When contacted by the DPA, Innovation Norway admitted they had no legal basis for this processing. They had routines for how to manage credit ratings, however this was found to be too generic, outdated and not adhered to. Innovation Norway had decided not to notify the DPA of the personal data breach, as they didn't consider the incident to have triggered this requirement as per Article 33 GDPR.

* Innovation Norway is state-owned and the Norwegian government's instrument for innovation and development of Norwegian enterprises and industry. Their programs and services are aimed at stimulating entrepreneurship in Norway. Conducting credit scoring of individuals and companies are common practice and not an issue in itself. The issue here was the misuse of credit scoring by one employee.

Dispute

  1. Did Innovation Norway have a legal basis for conducting credit rating(s) of the complainant?
  2. Did Innovation Norway have sufficient internal controls for conducting credit ratings?
  3. Should Innovation Norway have report the personal data breaches to the DPA, cf. Article 33(1)?

Holding

  1. The DPA held that Innovation Norway did not have a legal basis as per Article 6(1)(f) GDPR to conduct the credit ratings in question.
  2. They also held that Innovation Norway hadn't followed up on their own internal policies and procedures and these were insufficient.
  3. They also held that Innovation Norway breached their duty to notify the DPA three of the (first) personal data breaches (unlawful credit ratings), however they upheld it at the fourth.

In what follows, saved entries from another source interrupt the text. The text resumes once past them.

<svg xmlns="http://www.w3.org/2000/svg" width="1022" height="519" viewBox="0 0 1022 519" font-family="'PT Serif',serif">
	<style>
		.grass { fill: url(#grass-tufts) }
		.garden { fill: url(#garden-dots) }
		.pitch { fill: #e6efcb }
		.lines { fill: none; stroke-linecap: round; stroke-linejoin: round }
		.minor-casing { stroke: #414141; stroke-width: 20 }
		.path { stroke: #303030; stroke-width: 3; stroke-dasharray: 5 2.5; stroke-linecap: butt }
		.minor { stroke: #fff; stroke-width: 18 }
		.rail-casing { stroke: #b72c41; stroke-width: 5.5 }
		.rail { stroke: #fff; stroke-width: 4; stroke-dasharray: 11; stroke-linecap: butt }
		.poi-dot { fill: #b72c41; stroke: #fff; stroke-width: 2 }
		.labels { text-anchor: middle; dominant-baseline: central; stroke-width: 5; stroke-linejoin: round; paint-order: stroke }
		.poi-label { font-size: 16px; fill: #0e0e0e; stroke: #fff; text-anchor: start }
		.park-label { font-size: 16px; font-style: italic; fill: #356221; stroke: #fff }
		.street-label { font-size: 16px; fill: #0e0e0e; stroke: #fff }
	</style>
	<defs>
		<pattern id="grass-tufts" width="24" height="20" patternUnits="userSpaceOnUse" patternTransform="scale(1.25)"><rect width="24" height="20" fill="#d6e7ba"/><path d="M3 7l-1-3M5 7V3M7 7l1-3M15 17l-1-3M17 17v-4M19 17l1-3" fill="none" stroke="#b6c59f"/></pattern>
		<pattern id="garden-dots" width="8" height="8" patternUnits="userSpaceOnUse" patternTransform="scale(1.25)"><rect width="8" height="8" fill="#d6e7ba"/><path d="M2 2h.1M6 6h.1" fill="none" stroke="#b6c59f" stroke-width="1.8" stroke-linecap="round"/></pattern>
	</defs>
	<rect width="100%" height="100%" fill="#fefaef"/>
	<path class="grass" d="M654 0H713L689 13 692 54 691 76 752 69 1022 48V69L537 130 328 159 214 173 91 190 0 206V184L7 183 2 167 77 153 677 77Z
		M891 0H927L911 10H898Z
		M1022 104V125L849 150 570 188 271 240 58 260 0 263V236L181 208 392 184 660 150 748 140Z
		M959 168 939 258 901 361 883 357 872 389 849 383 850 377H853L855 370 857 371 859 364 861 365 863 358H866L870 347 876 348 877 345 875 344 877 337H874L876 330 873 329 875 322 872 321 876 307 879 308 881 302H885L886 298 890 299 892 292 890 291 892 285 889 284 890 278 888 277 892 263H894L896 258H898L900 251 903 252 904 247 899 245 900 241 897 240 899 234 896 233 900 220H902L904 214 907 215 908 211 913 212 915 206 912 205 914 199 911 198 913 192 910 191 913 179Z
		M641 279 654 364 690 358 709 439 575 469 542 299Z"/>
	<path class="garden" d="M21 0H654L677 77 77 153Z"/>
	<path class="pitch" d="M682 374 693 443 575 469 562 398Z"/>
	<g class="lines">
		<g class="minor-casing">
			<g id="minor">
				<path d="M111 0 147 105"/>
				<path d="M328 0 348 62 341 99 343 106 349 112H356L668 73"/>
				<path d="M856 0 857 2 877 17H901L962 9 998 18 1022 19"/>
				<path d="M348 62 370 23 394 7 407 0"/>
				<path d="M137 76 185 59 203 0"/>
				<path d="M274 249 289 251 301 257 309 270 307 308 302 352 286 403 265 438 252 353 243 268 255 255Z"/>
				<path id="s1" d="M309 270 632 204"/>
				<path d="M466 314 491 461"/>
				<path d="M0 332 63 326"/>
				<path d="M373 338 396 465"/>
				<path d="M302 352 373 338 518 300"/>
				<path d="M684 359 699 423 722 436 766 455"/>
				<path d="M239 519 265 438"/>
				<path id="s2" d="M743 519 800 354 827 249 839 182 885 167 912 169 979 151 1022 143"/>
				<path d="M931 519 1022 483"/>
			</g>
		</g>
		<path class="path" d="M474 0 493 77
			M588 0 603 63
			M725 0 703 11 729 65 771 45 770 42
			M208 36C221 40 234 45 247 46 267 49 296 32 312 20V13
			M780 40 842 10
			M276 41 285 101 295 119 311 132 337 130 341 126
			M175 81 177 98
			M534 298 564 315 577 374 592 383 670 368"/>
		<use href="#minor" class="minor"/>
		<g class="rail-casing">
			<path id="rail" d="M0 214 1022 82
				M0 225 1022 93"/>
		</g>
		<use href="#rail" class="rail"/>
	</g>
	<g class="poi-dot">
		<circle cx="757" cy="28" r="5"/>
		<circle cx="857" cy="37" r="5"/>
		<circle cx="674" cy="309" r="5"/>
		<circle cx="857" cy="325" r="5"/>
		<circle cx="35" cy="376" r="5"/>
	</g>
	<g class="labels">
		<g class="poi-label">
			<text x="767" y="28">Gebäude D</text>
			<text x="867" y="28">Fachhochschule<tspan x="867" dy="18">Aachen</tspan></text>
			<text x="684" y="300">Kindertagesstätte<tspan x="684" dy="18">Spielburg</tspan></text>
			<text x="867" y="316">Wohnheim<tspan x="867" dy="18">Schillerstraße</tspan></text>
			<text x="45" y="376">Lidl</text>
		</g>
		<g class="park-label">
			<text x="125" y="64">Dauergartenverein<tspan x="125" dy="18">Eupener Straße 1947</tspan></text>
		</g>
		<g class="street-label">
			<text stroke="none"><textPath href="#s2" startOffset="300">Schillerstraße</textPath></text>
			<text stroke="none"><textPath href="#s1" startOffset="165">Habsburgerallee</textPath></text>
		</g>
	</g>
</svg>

For these breaches, the DPA fined Innovation Norway NOK 1,000,000.

Comment

The complainant was subjected to a total of ten credit ratings; one on the complainant personally, three on his sole proprietorship and four on his limited company. The latter ones were not considered as a breach of the GDPR, as limited companies in Norway are not considered personal data. Sole proprietorships, however, are considered to be personal data, as several decisions by the Norwegian DPA demonstrates.

The DPA highlighted that two credit ratings were conducted late at night; one on a Saturday at 10 PM and one on a Friday around midnight.

Further Resources

English Machine Translation of the Decision

The decision below is a machine translation of the Norwegian original. Please refer to the Norwegian original for more details.

Fee to Innovation Norway

The Norwegian Data Protection Authority has sent a decision on an infringement fee of NOK 1 million to Innovation Norway. The case concerns a credit assessment without a basis for processing.
Fee to Innovation Norway

- Innovation Norway has not been able to refer to a customer relationship, or a connection to the complainant and the company in question, which could justify these credit assessments, says senior adviser Ida Småge Breidablikk.

The amount is unchanged after we first sent notice in the case.
Must have a valid treatment basis

A credit rating is the result of compiling personal information from many different sources, and shows a number that indicates the probability that an individual or sole proprietorship will pay a claim. A credit assessment will also show details about the company's finances, such as any payment remarks, voluntary mortgages and debt ratio.

Credit information about a sole proprietorship is also personal information, as the owner is directly identified with the company and this is directly linked to the owner's personal finances. This means that one must have a treatment basis for credit rating of sole proprietorships.

Read more about credit rating and privacy
Experienced offensive

- Credit information about sole proprietorships also says something about the owner's personal finances. It is private information that can not be collected by others unless it is objectively justified, says senior adviser Ida Småge Breidablikk.

- We understand that the complainant reacts when the person in question has been credit-rated several times, and that this is perceived as offensive. We take such cases seriously, and usually react with infringement fines to this type of offense, Breidablikk concludes.

Innovation Norway has a three-week appeal period from the time they receive our decision.